Sonnet 106 is one of 154 sonnets written by the English playwright and poet William Shakespeare. It is a member of the Fair Youth sequence, in which the poet expresses his love towards a young man.

==Synopsis==
In old chronicles, there are descriptions of handsome knights and beautiful ladies. Had these writers known the youth, they would have expressed it in their work. In fact, their descriptions are prophecies that prefigure the beauty of the youth. Though they had prophetic power, they did not have enough poetic skill. Even we, though we can see the perfection of the youth, lack the words to praise it.

==Structure==
Sonnet 106 is an English or Shakespearean sonnet. The English sonnet has three quatrains, followed by a final rhyming couplet. It follows the typical rhyme scheme of the form ABAB CDCD EFEF GG and is composed in iambic pentameter, a type of poetic metre based on five pairs of metrically weak/strong syllabic positions. The 4th line famously exemplifies a regular iambic pentameter:
 × / × / × / × / × /
 Of hand, of foot, of lip, of eye, of brow, (106.4)
/ = ictus, a metrically strong syllabic position. × = nonictus.

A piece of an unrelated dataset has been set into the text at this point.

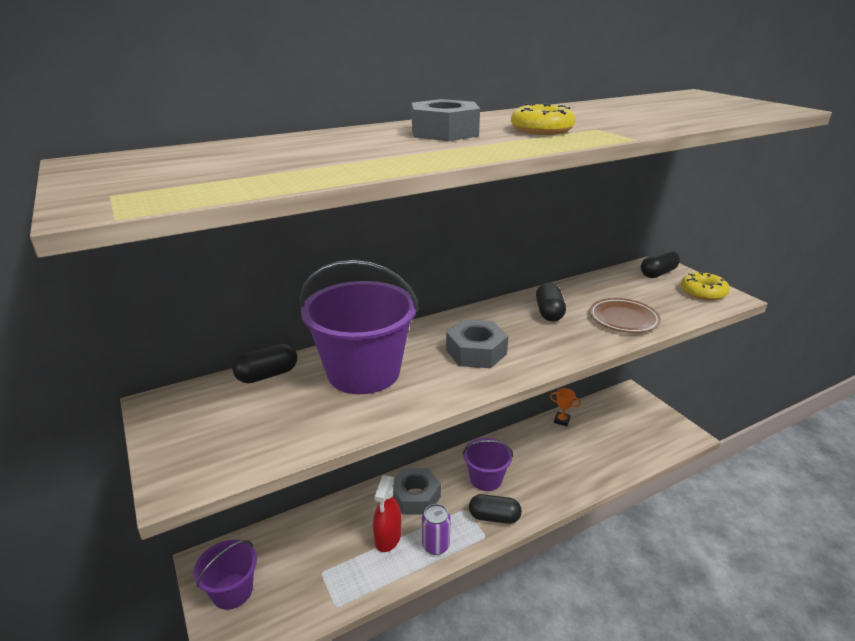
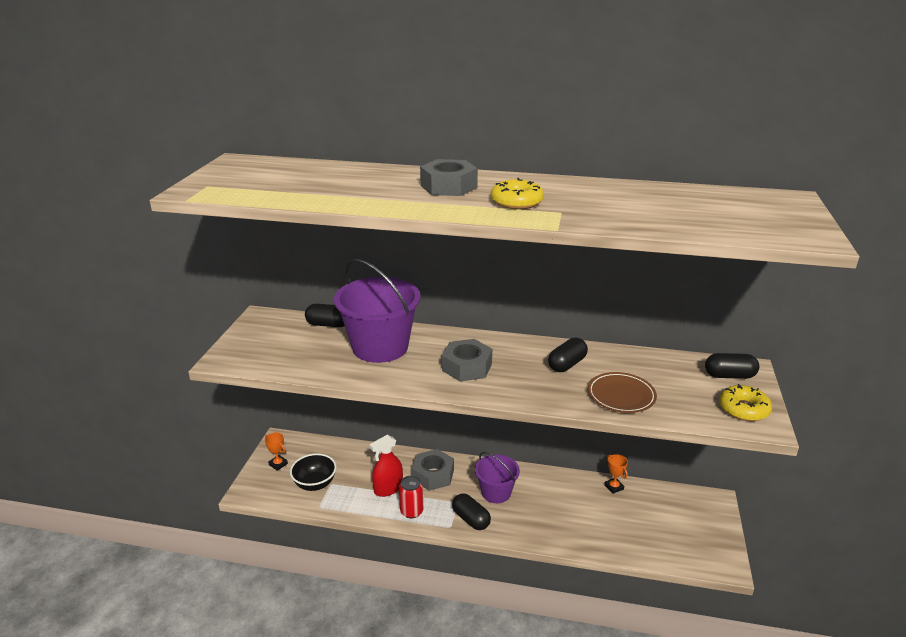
camera: 40 degrees right, 0 degrees up
(232, 591) = (278, 464): purple bucket -> orange trophy
(303, 584) = (315, 484): none -> black bowl
(435, 545) = (411, 511): purple can -> red can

The first and second quatrains both open with a rather unassertive initial inversion; the 5th line also exhibits a rightward movement of the third ictus (resulting in a four-position figure, × × / /, sometimes referred to as a minor ionic):
   / × × / × × / / × /
 Then, in the blazon of sweet beauty's best, (106.5)
A minor ionic potentially recurs at the same point in the final line.

The meter demands line 7's "antique" be stressed on the first syllable, and line 8's "even" function as one syllable.